**Texte du document**
________________

Les États-Unis se sont également retirés de l'UNRWA, qui scolarise 500 000 enfants, alors que situation humanitaire à Gaza est dramatique. Nous avons interrogé le représentant américain sur cette décision ; il nous a simplement affirmé qu'il s'agissait de mieux partager les coûts et de mieux contrôler l'usage de fonds qui serviraient actuellement, d'après lui, à diffuser de la propagande antiaméricaine au sein des écoles palestiniennes.
Par ailleurs, les États-Unis sont, parvenus à faire échec au financement par des contributions obligatoires de la réforme du système de développement des Nations unies. Il faut dire que nous avons été nous-mêmes quelque peu surpris par les modalités de cette réforme, très coûteuse. Il s'agit d'améliorer la coordination au sein du système des Nations unies, grâce à une dissociation des fonctions de coordonnateur résident et de représentant résident du PNUD. Derrière ces termes techniques, cette réforme revient, en quelque sorte, à financer la création de 140 ambassades afin de coordonner les actions de l'ONU au plan local, pour un coût annuel évalué à 255 millions de dollars, alors que ce rôle de coordination était auparavant assumé par les représentants locaux du PNUD.

________________

**Consignes de travail**
A. Recopiez mot pour mot le passage du texte du document qui s'ouvre sur les mots contenant "Par ailleurs, les" et se termine par "locaux du PNUD.".
B. D'après le texte du document, à combien s'élève le coût annuel estimé de la réforme du système de développement des Nations unies ?

________________

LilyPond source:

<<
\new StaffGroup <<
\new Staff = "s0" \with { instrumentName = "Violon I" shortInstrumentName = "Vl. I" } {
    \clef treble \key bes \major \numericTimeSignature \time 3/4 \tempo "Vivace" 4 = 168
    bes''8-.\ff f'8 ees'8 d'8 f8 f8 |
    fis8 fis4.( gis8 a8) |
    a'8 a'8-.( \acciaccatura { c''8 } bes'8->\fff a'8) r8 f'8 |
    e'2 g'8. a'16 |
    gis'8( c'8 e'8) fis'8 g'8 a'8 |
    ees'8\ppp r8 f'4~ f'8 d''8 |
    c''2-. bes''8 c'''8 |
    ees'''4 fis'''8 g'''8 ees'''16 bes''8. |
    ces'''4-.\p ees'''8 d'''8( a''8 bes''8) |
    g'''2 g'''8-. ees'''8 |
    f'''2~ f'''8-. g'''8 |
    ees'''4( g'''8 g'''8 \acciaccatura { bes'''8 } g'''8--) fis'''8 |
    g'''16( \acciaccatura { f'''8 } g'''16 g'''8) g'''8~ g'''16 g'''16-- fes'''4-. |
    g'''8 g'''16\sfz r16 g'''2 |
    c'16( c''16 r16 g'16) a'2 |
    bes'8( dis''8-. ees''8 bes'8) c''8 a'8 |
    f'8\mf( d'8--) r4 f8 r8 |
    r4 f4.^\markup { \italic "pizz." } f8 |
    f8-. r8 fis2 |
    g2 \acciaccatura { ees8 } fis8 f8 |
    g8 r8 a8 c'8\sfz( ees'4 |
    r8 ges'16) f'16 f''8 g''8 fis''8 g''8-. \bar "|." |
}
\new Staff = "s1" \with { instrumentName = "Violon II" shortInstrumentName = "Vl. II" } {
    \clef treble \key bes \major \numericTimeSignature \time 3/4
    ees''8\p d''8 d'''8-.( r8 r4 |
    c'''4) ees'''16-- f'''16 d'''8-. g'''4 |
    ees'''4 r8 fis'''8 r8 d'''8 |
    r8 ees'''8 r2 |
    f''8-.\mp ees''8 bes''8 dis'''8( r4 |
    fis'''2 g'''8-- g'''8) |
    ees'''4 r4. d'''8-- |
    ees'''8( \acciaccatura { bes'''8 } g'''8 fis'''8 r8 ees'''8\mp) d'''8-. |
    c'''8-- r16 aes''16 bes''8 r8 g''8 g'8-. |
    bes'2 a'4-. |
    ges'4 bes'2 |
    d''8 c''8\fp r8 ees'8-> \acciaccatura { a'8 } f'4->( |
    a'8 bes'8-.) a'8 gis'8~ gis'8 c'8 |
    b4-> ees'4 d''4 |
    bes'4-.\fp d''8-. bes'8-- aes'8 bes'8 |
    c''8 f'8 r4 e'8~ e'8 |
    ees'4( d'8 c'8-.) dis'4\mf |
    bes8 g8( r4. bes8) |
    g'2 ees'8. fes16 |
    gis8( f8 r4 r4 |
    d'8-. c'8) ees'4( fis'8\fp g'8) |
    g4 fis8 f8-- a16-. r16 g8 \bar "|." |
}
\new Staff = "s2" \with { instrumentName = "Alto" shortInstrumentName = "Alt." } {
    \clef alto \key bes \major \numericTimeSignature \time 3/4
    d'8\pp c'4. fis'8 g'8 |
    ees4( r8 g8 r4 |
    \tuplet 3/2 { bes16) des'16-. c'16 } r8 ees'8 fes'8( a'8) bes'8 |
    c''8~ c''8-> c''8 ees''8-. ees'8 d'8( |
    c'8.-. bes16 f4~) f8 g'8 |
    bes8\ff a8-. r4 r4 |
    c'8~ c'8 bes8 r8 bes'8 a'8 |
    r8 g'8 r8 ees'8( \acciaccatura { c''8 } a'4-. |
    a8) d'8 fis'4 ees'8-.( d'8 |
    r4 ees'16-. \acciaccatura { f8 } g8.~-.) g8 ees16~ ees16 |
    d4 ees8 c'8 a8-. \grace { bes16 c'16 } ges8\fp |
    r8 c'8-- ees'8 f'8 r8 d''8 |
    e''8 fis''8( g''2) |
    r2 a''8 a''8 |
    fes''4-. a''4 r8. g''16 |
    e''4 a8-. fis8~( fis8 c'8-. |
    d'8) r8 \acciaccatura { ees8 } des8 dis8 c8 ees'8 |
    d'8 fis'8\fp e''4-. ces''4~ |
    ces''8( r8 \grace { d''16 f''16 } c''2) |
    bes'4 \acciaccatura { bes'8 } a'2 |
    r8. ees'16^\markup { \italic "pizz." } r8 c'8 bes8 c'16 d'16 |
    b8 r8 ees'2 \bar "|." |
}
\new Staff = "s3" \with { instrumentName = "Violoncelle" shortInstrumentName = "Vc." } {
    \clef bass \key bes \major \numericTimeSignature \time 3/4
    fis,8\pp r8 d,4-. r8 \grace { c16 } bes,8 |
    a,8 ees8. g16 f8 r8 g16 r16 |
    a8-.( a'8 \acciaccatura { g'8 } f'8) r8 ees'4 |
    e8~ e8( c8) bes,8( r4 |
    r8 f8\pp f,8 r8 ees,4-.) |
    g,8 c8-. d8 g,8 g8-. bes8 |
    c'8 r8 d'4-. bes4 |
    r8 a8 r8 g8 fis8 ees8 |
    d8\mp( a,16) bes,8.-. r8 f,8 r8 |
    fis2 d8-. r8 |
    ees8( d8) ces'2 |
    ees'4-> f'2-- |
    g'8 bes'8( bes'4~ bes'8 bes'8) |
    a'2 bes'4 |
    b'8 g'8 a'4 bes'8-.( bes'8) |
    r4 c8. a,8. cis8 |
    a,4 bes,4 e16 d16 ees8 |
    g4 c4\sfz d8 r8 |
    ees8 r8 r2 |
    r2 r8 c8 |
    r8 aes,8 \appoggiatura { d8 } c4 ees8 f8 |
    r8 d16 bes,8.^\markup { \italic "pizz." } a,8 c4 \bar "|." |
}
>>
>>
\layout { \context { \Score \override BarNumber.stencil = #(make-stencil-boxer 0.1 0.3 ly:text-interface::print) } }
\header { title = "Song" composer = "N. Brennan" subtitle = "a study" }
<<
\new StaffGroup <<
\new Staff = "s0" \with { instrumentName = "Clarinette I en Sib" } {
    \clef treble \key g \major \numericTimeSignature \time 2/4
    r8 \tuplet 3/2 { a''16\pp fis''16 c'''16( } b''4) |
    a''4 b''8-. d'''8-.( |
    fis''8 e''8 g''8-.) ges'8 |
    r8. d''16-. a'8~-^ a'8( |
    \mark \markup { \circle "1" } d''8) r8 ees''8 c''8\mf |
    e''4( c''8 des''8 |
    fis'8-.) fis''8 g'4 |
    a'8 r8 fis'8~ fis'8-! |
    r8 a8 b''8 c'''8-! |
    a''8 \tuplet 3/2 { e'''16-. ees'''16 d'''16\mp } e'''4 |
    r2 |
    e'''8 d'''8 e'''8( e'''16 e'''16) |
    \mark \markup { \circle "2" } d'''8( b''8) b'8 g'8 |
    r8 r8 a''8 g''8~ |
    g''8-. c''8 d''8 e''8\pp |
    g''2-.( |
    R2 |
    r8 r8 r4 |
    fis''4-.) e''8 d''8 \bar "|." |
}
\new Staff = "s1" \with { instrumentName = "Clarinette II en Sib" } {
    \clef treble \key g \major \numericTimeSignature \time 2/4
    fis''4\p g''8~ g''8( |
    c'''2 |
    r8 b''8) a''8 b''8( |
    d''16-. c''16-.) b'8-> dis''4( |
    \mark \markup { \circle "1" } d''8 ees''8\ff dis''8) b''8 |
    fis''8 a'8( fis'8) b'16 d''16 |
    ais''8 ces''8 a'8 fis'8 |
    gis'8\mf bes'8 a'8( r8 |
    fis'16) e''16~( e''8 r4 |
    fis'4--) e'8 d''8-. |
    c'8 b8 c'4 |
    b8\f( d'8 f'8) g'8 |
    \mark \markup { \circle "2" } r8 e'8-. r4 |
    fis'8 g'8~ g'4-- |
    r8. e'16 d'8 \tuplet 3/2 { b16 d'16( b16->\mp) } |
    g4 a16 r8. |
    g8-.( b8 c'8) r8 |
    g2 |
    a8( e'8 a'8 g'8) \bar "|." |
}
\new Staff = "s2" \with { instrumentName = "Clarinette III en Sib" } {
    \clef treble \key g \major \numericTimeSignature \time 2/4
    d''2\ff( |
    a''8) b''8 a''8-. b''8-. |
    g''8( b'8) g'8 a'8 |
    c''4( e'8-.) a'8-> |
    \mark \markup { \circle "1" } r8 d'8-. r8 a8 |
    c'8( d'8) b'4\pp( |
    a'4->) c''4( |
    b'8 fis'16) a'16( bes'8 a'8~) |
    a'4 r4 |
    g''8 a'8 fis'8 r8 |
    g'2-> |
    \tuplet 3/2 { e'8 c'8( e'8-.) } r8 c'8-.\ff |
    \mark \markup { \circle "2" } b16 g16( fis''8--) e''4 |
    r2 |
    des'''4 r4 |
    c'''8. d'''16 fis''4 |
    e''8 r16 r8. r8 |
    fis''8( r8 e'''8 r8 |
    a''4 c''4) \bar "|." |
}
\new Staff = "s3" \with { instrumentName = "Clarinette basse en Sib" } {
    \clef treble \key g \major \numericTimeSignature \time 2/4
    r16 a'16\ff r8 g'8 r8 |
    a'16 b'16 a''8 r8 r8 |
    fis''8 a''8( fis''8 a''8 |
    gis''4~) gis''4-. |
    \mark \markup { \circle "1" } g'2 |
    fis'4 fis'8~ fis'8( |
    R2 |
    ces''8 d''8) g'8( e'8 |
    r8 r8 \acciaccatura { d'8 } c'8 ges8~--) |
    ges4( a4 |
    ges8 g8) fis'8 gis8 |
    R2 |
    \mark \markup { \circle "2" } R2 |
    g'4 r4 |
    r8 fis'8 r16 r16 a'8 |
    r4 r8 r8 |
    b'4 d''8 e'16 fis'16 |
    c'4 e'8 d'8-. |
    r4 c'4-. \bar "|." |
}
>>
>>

________________

**Résultats par tâche**
A.
Par ailleurs, les États-Unis sont, parvenus à faire échec au financement par des contributions obligatoires de la réforme du système de développement des Nations unies. Il faut dire que nous avons été nous-mêmes quelque peu surpris par les modalités de cette réforme, très coûteuse. Il s'agit d'améliorer la coordination au sein du système des Nations unies, grâce à une dissociation des fonctions de coordonnateur résident et de représentant résident du PNUD. Derrière ces termes techniques, cette réforme revient, en quelque sorte, à financer la création de 140 ambassades afin de coordonner les actions de l'ONU au plan local, pour un coût annuel évalué à 255 millions de dollars, alors que ce rôle de coordination était auparavant assumé par les représentants locaux du PNUD.

B. À 255 millions de dollars.